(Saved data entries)
⟨
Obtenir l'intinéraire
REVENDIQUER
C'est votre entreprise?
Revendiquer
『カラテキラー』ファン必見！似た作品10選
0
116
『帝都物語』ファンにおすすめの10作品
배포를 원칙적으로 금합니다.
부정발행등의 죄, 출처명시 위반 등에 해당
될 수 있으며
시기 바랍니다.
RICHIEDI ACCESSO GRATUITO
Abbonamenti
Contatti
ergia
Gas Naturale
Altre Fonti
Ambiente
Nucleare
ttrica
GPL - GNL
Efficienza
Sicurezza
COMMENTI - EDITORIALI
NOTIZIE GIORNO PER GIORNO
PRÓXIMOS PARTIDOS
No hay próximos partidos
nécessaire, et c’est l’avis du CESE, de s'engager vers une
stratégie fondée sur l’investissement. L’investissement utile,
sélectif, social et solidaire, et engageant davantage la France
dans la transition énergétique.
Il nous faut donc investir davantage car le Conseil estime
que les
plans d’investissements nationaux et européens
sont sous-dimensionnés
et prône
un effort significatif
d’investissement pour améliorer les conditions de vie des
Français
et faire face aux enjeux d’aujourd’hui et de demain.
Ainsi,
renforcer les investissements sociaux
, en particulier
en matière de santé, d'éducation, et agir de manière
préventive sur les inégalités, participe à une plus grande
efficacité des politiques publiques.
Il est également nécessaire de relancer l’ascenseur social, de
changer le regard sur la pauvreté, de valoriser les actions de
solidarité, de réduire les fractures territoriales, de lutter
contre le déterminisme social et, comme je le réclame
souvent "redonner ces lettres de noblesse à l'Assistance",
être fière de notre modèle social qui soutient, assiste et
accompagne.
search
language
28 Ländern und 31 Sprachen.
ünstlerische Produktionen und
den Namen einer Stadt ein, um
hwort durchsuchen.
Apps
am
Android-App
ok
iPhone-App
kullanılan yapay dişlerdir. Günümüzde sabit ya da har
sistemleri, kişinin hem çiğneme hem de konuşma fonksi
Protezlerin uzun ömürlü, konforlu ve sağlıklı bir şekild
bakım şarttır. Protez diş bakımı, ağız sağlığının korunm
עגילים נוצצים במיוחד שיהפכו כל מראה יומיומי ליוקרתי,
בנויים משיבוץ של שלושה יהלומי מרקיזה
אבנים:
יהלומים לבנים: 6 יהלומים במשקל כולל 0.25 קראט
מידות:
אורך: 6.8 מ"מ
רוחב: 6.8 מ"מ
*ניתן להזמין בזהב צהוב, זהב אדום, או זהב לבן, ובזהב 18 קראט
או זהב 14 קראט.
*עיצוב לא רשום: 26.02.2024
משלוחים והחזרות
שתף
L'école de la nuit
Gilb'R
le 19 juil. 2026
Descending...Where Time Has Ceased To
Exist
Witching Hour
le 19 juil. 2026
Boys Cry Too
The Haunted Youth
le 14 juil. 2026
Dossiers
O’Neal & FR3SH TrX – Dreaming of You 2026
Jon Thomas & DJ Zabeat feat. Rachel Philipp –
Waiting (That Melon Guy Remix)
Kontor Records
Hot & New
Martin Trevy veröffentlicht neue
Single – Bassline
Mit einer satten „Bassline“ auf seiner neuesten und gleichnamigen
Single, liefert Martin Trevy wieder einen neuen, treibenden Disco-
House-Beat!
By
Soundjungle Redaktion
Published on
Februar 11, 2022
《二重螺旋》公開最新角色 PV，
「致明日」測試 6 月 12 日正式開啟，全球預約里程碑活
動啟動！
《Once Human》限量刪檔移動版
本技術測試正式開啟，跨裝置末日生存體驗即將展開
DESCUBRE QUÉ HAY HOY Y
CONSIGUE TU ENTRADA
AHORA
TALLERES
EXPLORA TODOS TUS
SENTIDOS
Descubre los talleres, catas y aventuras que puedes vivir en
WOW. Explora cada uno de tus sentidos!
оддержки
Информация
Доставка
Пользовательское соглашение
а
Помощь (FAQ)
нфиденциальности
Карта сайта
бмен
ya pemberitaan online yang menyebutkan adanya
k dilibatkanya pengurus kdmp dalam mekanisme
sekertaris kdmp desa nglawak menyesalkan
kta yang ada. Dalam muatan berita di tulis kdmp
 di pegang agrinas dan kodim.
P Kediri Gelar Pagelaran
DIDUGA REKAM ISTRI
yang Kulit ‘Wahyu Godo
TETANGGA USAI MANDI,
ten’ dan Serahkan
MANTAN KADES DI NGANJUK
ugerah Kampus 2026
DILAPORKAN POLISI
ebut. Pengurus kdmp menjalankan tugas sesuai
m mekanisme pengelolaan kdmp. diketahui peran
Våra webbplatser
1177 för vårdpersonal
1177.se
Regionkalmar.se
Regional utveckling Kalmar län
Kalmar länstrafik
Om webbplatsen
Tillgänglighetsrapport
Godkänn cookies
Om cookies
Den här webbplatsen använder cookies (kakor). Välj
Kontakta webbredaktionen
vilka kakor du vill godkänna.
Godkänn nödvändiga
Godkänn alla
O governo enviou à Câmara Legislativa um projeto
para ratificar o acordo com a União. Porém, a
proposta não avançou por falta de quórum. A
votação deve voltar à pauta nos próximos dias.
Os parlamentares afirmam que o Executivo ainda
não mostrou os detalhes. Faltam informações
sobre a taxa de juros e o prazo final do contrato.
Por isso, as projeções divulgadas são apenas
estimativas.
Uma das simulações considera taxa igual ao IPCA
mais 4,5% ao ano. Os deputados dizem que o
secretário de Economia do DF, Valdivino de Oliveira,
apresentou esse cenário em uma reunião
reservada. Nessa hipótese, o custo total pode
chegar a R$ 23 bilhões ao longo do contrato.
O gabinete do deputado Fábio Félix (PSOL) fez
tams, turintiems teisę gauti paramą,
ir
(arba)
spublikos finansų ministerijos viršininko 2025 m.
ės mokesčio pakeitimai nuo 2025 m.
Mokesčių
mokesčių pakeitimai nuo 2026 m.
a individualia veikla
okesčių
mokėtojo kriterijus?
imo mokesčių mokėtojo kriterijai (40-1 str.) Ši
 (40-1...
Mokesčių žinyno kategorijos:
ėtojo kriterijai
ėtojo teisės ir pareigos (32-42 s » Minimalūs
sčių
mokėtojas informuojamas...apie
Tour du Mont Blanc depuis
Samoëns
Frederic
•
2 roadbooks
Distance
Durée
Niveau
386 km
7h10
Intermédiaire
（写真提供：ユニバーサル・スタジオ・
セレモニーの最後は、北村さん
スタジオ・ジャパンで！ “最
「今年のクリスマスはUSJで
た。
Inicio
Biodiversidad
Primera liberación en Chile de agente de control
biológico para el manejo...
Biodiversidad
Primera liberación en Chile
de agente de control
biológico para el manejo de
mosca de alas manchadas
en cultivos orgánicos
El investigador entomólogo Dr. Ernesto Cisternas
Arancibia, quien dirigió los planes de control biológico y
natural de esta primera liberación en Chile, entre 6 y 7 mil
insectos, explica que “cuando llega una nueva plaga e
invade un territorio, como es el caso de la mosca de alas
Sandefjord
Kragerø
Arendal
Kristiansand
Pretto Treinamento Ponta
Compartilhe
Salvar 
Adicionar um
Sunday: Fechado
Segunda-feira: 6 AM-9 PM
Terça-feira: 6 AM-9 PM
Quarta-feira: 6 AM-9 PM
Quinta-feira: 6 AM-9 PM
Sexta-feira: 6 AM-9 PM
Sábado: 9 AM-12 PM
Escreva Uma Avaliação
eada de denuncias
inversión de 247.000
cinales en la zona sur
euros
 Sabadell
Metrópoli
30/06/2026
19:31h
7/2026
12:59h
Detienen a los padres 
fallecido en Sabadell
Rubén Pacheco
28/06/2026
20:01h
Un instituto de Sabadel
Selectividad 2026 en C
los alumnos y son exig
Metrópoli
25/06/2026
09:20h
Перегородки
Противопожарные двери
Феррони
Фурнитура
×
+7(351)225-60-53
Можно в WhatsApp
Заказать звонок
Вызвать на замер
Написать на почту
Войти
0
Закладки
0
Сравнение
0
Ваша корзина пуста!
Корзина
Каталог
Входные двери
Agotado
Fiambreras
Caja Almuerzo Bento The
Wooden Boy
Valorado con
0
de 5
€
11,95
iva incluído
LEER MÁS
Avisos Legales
⟩
■ **TASK**
Rewrite everything in the listing from the top down to the line containing "kullanılan yapay dişlerdir.", swapping "Abbonamenti" for "Sottoscrizioni" and leaving every other word unchanged.

■ **RESULT**
Obtenir l'intinéraire
REVENDIQUER
C'est votre entreprise?
Revendiquer
『カラテキラー』ファン必見！似た作品10選
0
116
『帝都物語』ファンにおすすめの10作品
배포를 원칙적으로 금합니다.
부정발행등의 죄, 출처명시 위반 등에 해당
될 수 있으며
시기 바랍니다.
RICHIEDI ACCESSO GRATUITO
Sottoscrizioni
Contatti
ergia
Gas Naturale
Altre Fonti
Ambiente
Nucleare
ttrica
GPL - GNL
Efficienza
Sicurezza
COMMENTI - EDITORIALI
NOTIZIE GIORNO PER GIORNO
PRÓXIMOS PARTIDOS
No hay próximos partidos
nécessaire, et c’est l’avis du CESE, de s'engager vers une
stratégie fondée sur l’investissement. L’investissement utile,
sélectif, social et solidaire, et engageant davantage la France
dans la transition énergétique.
Il nous faut donc investir davantage car le Conseil estime
que les
plans d’investissements nationaux et européens
sont sous-dimensionnés
et prône
un effort significatif
d’investissement pour améliorer les conditions de vie des
Français
et faire face aux enjeux d’aujourd’hui et de demain.
Ainsi,
renforcer les investissements sociaux
, en particulier
en matière de santé, d'éducation, et agir de manière
préventive sur les inégalités, participe à une plus grande
efficacité des politiques publiques.
Il est également nécessaire de relancer l’ascenseur social, de
changer le regard sur la pauvreté, de valoriser les actions de
solidarité, de réduire les fractures territoriales, de lutter
contre le déterminisme social et, comme je le réclame
souvent "redonner ces lettres de noblesse à l'Assistance",
être fière de notre modèle social qui soutient, assiste et
accompagne.
search
language
28 Ländern und 31 Sprachen.
ünstlerische Produktionen und
den Namen einer Stadt ein, um
hwort durchsuchen.
Apps
am
Android-App
ok
iPhone-App
kullanılan yapay dişlerdir. Günümüzde sabit ya da har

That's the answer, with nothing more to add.